老秦

http://www.sina.com.cn 2007年01月03日10:15 上海青年报

  ■文/孔明珠

  老秦是秦师傅的爸爸,在我家附近四川洗染店当烫衣工。他一年四季穿双布底松紧鞋,灰黑的对襟衫,走路时脖子向前伸得老长。

  我在玻璃仪器厂学工,长得又瘦又黄营养不良的样子,常常被秦师傅带回家吃饭。秦师傅家就在工厂对面,她的家很小,爬楼梯好像探险,可是她家的小菜真好吃啊,红烧肉满满一碗,我小脸埋在一大碗饭中,拼命扒。秦师傅妈妈爬上爬下去灶间添菜,她爸爸咪着老酒看我,吃吃吃地招呼。

  老秦不在我们工厂工作,却很熟悉厂里的人事,秦师傅在饭桌上向她爸爸说起我被车间主任评为“中下”的冤屈,她爸爸指示她,一定要帮小孔翻案,这么好的女孩子,一定是优良,怎么可以是中,还是下呢?!

  我的眼泪哗哗地流下来,我在这里吃饭,爸爸还不知道,他的脚不能走动,从早就瘫在躺椅上等我下班做晚饭。秦师傅腾出手来摸摸我的脑袋,说,一个人的出身不能选择,他的人生道路是可以选择的。

  老秦问,你爸是坏分子还是反革命?我说,哦,是漏网大右派。哎?老秦的脑子一时转不过来,好像这个不是四类分子之一嘛。我说,我爸六十多岁了,他病得很重,生活费要看病、吃饭,哥哥姐姐全下乡了,妈妈在干校。毕业分配我不能去外地的,我要留在上海照顾他。

  “真可怜!过两天我到你家来看看你爸,我是无产阶级,不怕的。”老秦说。

  老秦真的跑到我家访贫问苦,坐在我老爸跟前,絮絮叨叨说我乖,说自己女儿强,说菜价米价人情账。真奇怪病榻上的老爸放下看到一半的书,很要听的样子,时不时插问一二。有一次还让我剥两个皮蛋留他喝酒。两个人喝52度大曲,我找出烫酒的白瓷器套杯,爸爸兴致勃勃在桌上表演烫酒,老秦感到相当新奇,崇拜之情溢于言表。

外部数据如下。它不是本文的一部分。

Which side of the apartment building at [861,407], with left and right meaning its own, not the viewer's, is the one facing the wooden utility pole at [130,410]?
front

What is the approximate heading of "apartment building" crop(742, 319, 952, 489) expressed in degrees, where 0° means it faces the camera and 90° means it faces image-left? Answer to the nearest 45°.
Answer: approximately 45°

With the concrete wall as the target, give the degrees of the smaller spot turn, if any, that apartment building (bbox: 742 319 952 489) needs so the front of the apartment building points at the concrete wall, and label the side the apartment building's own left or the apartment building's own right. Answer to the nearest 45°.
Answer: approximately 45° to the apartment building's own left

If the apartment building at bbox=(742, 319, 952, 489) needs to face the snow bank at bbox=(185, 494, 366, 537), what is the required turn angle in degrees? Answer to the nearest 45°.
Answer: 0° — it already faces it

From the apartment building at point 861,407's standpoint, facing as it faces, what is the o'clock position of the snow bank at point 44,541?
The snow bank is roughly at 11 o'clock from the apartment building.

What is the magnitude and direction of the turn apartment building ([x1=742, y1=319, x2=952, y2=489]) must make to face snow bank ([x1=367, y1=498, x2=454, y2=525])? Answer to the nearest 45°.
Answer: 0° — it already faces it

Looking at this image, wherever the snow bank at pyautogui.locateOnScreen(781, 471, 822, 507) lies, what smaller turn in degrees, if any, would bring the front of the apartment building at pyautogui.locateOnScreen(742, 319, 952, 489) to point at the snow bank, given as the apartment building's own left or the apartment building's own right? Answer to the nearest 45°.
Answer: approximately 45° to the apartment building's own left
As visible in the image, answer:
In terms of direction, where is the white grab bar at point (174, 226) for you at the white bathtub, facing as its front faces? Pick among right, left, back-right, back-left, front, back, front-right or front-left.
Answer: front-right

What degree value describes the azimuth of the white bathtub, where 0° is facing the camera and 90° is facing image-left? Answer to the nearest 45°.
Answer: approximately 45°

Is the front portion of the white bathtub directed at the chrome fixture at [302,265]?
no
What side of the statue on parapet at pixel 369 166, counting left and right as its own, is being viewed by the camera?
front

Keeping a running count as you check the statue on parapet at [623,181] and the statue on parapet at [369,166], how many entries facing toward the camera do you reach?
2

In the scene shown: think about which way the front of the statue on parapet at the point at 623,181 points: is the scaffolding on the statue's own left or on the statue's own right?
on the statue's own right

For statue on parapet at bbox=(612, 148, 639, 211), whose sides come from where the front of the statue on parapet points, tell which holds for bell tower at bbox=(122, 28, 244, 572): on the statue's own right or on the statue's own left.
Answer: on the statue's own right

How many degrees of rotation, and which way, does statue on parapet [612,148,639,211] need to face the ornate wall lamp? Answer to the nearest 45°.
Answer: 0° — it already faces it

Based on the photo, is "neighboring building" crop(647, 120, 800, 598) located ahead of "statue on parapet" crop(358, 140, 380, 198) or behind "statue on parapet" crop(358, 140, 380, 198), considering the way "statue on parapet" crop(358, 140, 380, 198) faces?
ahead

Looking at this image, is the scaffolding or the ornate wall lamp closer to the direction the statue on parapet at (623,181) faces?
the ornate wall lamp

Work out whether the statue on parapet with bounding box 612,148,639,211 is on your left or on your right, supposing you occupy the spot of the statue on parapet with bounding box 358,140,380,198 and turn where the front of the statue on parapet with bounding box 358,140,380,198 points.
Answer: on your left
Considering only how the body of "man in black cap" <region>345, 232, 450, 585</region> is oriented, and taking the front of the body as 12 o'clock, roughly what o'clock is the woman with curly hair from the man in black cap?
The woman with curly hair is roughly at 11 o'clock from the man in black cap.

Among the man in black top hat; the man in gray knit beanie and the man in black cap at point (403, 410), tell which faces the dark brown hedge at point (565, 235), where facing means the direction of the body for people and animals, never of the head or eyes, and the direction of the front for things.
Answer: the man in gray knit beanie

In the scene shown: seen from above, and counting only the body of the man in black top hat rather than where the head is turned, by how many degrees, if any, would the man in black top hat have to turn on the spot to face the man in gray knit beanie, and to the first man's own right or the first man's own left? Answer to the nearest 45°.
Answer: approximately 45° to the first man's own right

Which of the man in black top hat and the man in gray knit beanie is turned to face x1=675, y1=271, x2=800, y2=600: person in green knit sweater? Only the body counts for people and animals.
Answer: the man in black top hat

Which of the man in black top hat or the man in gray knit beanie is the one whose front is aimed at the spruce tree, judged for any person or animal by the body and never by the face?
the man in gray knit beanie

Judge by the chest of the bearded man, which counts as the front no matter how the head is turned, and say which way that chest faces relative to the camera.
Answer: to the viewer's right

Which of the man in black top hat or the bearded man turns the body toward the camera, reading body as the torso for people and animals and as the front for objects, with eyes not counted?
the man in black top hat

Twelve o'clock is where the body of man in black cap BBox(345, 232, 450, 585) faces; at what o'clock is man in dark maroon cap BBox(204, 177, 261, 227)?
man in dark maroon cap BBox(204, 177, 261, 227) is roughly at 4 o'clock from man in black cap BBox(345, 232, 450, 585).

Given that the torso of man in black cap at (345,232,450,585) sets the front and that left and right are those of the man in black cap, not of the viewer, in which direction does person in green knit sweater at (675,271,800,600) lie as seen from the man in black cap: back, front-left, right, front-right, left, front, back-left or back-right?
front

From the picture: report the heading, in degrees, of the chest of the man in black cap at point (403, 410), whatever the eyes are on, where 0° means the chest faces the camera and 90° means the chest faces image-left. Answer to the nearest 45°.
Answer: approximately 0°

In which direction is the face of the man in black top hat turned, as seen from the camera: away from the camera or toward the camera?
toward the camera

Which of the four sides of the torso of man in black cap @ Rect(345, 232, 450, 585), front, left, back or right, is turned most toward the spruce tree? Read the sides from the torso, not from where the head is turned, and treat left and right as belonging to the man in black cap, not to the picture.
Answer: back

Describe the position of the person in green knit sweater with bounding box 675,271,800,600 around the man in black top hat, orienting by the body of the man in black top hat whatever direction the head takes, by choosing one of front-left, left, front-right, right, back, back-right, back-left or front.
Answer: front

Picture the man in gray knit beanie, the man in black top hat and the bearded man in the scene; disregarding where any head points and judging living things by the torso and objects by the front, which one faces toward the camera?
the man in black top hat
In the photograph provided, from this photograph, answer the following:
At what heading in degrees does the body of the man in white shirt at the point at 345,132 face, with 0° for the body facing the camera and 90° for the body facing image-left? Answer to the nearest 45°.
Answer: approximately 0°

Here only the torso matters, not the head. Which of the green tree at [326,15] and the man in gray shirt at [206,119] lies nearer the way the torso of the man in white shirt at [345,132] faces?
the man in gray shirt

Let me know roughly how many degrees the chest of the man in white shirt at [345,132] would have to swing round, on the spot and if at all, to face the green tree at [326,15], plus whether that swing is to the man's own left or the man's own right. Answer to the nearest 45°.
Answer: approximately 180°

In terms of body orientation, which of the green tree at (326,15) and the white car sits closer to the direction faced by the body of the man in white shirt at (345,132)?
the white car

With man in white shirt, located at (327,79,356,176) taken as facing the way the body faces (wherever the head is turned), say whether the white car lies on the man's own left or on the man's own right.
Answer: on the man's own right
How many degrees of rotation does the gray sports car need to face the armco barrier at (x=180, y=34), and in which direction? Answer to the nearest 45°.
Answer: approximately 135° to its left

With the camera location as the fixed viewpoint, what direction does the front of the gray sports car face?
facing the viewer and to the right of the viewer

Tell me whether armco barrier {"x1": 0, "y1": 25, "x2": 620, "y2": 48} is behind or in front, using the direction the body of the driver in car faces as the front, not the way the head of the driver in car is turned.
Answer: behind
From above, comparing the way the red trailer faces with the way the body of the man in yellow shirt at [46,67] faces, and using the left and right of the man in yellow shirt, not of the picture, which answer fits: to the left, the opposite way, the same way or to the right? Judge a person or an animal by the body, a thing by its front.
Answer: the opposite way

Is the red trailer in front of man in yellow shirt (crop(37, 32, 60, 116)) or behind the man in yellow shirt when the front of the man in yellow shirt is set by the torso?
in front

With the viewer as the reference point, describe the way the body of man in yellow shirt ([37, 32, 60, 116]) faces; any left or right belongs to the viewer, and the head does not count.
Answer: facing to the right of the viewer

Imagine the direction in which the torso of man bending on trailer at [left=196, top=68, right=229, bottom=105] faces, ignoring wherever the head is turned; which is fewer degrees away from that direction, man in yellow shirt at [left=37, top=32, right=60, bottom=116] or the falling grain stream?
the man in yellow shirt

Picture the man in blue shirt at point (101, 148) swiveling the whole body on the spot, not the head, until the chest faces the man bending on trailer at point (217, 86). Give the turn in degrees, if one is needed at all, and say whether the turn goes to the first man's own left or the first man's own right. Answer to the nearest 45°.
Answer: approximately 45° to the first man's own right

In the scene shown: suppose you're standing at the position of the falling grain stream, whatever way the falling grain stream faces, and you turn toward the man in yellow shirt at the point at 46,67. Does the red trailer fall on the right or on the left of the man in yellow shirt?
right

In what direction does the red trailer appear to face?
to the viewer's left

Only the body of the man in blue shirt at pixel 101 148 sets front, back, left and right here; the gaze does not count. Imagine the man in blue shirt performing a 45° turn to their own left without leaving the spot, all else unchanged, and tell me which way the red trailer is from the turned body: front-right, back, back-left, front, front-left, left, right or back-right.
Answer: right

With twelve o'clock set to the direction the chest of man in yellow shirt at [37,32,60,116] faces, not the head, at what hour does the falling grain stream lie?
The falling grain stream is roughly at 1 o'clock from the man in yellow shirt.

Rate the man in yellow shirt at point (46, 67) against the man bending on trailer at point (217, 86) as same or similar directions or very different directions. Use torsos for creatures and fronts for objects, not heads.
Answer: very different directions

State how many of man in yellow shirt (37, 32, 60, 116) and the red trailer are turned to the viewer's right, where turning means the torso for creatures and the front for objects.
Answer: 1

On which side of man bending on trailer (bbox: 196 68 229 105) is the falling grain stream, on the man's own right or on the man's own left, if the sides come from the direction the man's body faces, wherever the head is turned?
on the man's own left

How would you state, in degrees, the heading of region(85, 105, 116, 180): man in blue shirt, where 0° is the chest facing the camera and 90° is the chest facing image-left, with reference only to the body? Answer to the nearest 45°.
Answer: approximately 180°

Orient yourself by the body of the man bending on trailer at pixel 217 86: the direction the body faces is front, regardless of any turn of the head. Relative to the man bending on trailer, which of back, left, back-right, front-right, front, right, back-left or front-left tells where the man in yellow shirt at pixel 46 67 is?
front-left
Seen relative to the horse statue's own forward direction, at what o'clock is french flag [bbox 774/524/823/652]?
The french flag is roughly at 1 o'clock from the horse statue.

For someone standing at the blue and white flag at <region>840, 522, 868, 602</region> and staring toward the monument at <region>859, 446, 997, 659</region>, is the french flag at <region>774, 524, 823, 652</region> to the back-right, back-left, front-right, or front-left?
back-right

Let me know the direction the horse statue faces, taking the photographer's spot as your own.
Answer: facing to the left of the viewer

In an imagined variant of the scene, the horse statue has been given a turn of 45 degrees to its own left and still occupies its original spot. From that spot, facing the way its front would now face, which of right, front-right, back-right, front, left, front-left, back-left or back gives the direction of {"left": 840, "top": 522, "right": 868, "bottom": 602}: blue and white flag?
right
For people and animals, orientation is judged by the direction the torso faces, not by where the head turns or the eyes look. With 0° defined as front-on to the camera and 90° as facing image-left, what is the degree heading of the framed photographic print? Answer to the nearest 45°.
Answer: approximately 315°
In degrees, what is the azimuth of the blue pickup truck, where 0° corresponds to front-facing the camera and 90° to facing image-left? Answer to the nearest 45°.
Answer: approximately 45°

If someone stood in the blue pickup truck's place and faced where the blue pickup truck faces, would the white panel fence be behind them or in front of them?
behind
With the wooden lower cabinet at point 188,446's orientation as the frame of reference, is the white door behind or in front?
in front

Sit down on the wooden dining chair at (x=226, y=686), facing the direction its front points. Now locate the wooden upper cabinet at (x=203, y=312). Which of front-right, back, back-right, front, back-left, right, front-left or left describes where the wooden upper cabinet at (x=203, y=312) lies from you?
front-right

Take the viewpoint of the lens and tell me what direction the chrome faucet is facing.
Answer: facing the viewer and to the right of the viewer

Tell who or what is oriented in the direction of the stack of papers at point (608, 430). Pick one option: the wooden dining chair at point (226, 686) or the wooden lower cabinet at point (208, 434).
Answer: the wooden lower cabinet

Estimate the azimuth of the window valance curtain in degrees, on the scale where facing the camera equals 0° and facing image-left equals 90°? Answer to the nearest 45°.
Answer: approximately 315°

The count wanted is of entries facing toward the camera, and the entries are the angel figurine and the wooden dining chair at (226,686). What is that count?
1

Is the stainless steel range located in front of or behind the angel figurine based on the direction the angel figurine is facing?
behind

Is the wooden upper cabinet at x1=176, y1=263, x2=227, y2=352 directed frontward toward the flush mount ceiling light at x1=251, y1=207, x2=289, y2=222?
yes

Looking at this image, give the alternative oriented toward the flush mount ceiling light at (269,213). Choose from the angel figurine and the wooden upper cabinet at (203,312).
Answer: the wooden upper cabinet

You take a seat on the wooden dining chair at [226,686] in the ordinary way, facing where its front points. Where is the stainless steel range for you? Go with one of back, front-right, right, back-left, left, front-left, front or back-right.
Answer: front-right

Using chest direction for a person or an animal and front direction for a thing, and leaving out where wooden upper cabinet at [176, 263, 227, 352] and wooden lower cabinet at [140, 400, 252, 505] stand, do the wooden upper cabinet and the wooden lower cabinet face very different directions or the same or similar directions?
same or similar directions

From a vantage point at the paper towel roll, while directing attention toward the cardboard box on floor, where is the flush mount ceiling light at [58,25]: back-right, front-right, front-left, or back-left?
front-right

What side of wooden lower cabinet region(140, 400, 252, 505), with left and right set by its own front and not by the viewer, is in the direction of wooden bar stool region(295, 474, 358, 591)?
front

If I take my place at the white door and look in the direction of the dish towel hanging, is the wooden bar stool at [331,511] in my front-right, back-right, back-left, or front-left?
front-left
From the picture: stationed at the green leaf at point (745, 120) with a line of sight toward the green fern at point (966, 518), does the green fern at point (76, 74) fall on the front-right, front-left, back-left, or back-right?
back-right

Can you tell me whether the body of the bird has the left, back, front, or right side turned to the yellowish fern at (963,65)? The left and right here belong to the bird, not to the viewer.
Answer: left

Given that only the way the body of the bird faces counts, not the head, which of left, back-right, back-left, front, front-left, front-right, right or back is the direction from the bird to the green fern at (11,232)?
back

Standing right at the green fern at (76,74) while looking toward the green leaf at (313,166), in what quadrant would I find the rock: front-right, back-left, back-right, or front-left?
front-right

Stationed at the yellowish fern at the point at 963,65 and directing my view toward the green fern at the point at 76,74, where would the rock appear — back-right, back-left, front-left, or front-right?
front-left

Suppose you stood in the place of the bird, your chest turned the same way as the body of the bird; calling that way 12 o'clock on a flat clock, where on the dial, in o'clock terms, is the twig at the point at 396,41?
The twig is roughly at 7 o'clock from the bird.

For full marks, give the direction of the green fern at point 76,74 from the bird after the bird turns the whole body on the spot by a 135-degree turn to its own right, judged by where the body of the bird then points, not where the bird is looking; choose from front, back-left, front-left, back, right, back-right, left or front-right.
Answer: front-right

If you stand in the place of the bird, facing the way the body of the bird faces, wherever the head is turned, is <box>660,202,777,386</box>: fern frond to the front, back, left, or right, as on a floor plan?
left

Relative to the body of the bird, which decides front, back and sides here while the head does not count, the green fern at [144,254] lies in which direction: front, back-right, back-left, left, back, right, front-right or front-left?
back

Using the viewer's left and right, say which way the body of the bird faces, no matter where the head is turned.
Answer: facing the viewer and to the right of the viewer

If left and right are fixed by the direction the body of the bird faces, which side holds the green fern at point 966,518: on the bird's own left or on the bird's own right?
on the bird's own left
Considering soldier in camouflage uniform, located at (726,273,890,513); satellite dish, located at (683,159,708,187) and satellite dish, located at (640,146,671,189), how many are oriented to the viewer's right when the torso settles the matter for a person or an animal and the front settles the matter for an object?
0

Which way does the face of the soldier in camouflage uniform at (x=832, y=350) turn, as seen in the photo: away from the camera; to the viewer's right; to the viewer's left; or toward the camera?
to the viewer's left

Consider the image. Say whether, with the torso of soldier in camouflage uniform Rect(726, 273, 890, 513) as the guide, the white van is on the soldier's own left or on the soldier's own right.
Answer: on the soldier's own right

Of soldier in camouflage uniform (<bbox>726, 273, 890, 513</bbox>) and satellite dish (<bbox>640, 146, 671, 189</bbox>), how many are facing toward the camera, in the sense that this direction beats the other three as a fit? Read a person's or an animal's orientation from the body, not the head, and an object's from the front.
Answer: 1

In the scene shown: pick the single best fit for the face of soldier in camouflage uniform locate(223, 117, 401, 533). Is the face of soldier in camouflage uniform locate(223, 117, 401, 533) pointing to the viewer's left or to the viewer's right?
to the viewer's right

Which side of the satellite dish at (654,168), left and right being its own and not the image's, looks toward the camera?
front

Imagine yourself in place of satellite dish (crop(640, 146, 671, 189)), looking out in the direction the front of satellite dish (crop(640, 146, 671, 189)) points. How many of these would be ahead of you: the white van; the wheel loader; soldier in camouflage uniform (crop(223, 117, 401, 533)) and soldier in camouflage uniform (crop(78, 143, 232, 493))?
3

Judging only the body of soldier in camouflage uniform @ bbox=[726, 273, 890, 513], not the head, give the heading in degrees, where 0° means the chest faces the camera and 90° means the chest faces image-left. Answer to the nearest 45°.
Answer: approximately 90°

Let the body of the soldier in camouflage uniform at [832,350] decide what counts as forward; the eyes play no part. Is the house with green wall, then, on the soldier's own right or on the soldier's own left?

  老秦咂咂有声地品酒,没话找话,连什么秦师傅第一次来月经,吃饭的时候钻到桌子底下昏过去的事情都说出来;冷场的时候,他还相当惊人地爆出绝密消息,秦师傅竟然是他们夫妻领养的女儿。我老爸听了不动声色,我掩住嘴巴,惟恐自己不小心走漏风声。之后看见秦师傅一直提心吊胆不敢多说话。

  老秦不知为什么那么喜欢来看我老爸,几乎每天下班后都要到我家弯一弯。可又说不出新鲜的话来,和老爸面面相觑。我见他们两人常常僵持在那里就进去解围,老秦活活活干笑,再次解释烫裤子的要领,毛料、丝绸、棉布所需的不同温度,看我和老爸张口结舌他便得意非凡,总结道,全四川路裤子烫得最挺就数他。他反复邀请我去店里烫裤子,告诫我,柜台上开完发票,立即进工场间寻他,把号码留下。

  可怜我老爸在那个年头根本不需要体面地出门,我总共在换季的时候去店里找过老秦两三次。他呆在暗暗的工场间,佝偻着背工作,“刷刷”的水汽白雾时时腾起,看见我去,老秦咧开缺牙的嘴巴很开心,四顾无人,老秦顽童似地用一支秃笔把我发票上的号码记在案板角落上。

  爸爸去世后,我又去找了他一次。老秦将北京姑夫送给我的,人生第一条叫“快巴”毛料的长裤裤缝用狠力烫到刀似的锋利,穿上它走在路上,仿佛凶器一般,让我不时低头失笑,此印象烙在我的记忆中,永远不会磨灭了。